Escuché el primero de los mensajes de María Domecq en mi contestador uno o dos días después de enterarme de que el quiste en mi Canal de Wirzung podía ser cáncer. Fue un momento difícil. Estaba echado en la cama cuando se activó el contestador y oí su voz, diciendo: «Veo que no estás abriendo la casilla de hotmail. Quería que supieras nomás que alguien contestó, de parte de Noboru Yokoi. Perdón por llamar, pero me pareció que tenía que avisarte». En un esfuerzo supremo no me moví de la cama hasta que terminó el mensaje, y entonces me levanté y fui a borrarlo de la máquina antes de que me venciera la tentación de volver a escucharlo, y escucharlo, y escucharlo.

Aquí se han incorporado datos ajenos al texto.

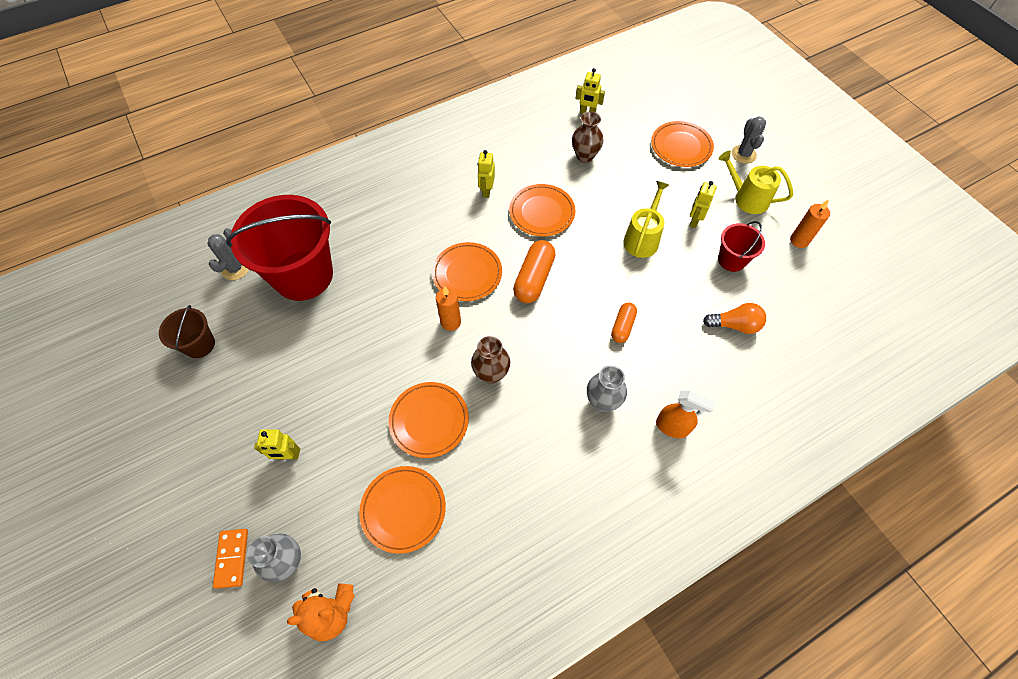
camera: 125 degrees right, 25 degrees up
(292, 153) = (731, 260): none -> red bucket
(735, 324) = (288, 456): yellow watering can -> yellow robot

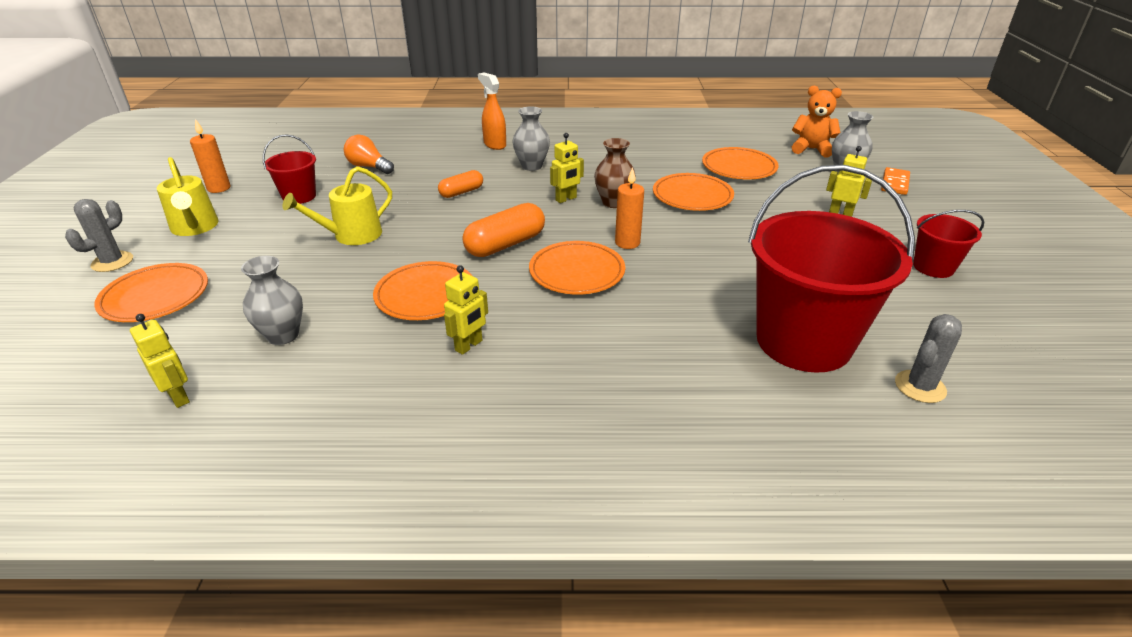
camera: 150 degrees left, 25 degrees down
(199, 345) = (962, 317): brown bucket -> none
(211, 401) = (933, 267): none -> red bucket
(585, 156) = (283, 335): brown vase -> grey vase
(694, 221) = (278, 230): yellow robot -> yellow robot (566, 199)

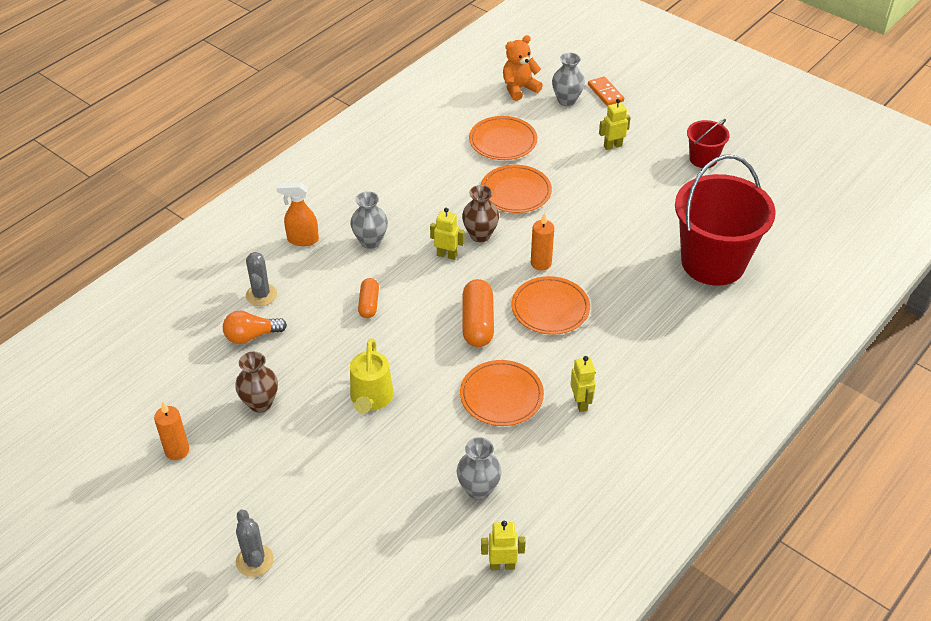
camera: 50 degrees left, 10 degrees up
(155, 297) = (348, 546): orange plate -> none
(195, 227) = (245, 490): yellow watering can -> none
(299, 196) = (260, 403): red bucket -> brown vase
(566, 199) = (447, 255): yellow robot -> yellow robot turned 75 degrees counterclockwise
(920, 387) = (783, 250): grey cactus -> grey cactus (261, 295)

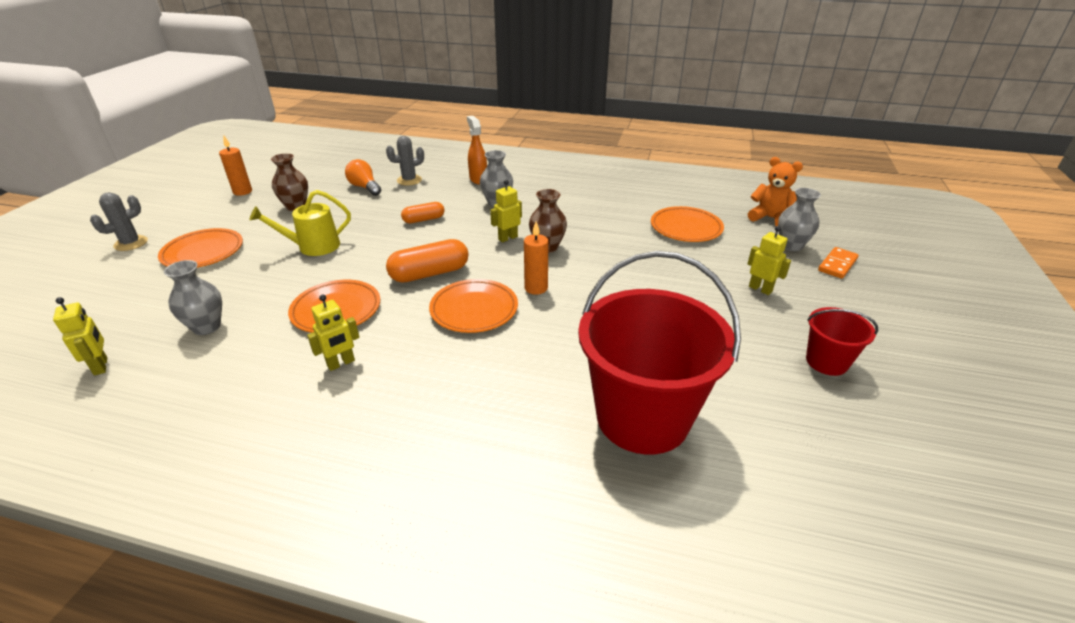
camera: 65 degrees right, 10 degrees down
(447, 255) = (507, 238): yellow robot -> yellow robot turned 120 degrees counterclockwise
(515, 192) = (624, 250): orange plate -> orange plate (203, 252)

El segundo mensaje esperaba junto con otros cuando volví de aquel fin de semana en la costa que desembocó en la internación en Mar del Plata y mi primera consulta con Domar Singh. Espero no ser desleal con Domar si confieso que, hasta el momento en que la eminencia no pudo encontrar el menor indicio de quistes en mi páncreas, yo seguí temiendo lo peor. Cumplía todas las indicaciones de Domar pero como pisando sobre hielo fino. Y mirando sólo hacia delante: no quería ni ver qué sombras ominosas circulaban debajo de la quebradiza superficie en la que se apoyaban mis pies.
El mensaje era igual de escueto que el primero, sólo que tenía el eco de las llamadas internacionales y una perentoriedad mayor: «Por favor, abrí tu casilla de mails; ahí te cuento todo. Te lo mandé hace días, con pedido de confirmación de lectura, pero evidentemente ni lo abriste. Estoy llamando desde São Paulo. Encontré a Noboru, ¿entendés lo que te digo? Noboru está vivo. Y quiere conocerte».
Pero haría falta un tercer llamado, esta vez de Angélica, y tres meses más tarde de los dos llamados de María Domecq, para que yo me decidiera por fin a abrir esa casilla de hotmail y viajara a Brasil, a conocer al hijo japonés del almirante.